Surgery may be required in those patients who as a result of their disorder have developed tendon shortening, restricted ROM of joints, and dystrophic changes that prevent the therapist from achieving a full return of function. For example, the development of an equinus deformity of the foot may require tendon lengthening, and a similar approach may be necessary in the upper extremity. Amputation while not recommended in the treatment algorithm may be necessary for those cases in whom the pathological process is so florid that it is not possible to physically manage a patient or in those cases where osteomyelitis has supervened. These surgical procedures can be safely carried out under a regional anesthetic which from experience appears to prevent an exacerbation of the syndrome.

Summary

The treatment of CRPS requires an interdisciplinary and multimodal approach as early as possible after the onset of the syndrome. Physical functional maintenance or recovery of physical function should be the primary object of treatment. This approach has been defined by the IMMPACT recommendations that have been validated. Treatments are directed to regaining function, reduction of muscle spasm, and the use of whichever measures are most appropriate to address the associated severe pain. Pharmacological treatment is directed at a particular pathophysiology or current symptoms. Myofascial dysfunction, almost invariably present, together with allodynia and/or hyperalgesia, can adversely interfere with PT and OT, requiring the use of muscle relaxants, analgesics, and antidepressants. Severe allodynia may require a trial of anticonvulsants, desensitization, or some intervention such as SCS. When neurostimulation fails, it may be appropriate to use IDD in particular ziconotide.

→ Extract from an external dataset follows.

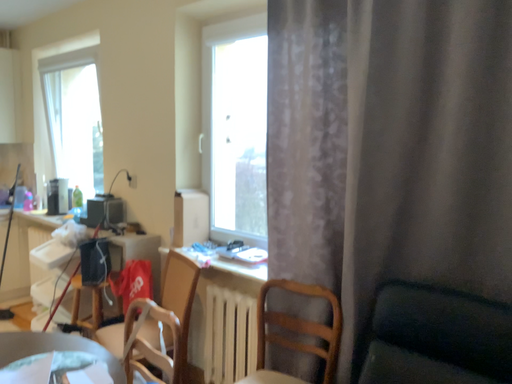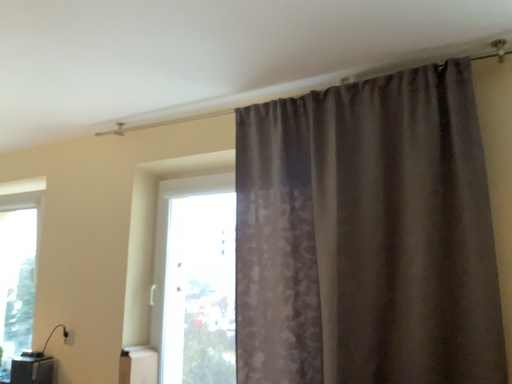
Question: Which way did the camera rotate in the video?

Choices:
 (A) rotated right
 (B) rotated left

Answer: (A)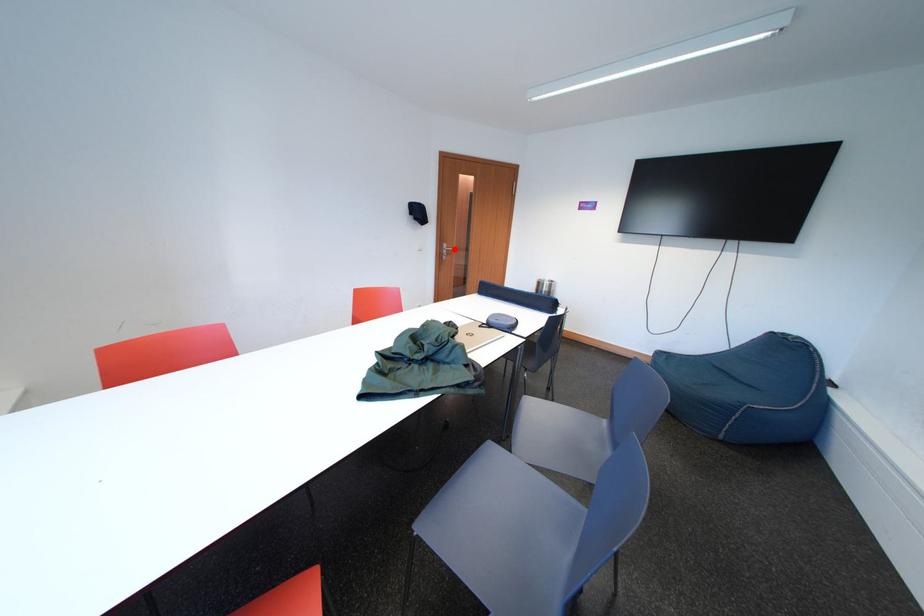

Psychological management may be necessary either on an intermittent or continuing basis depending on the individual impact of this syndrome. Understanding the pathophysiology should help to select those medications and measures that will help to minimize the permanent impact of CRPS on affected tissues – severe ischemia, axonopathy, atrophy, skin breakdown, and central nervous system dysfunction.

CRPS in children requires a far greater use of behavioral treatments. In only a very few instances is there any need to use interventional measures (less than 6%). These however should not be withheld in the face of resistant allodynia/hyperalgesia and deteriorating function that prevent the continuing use of physical modalities. Within the foregoing framework, a high response to therapy can be achieved.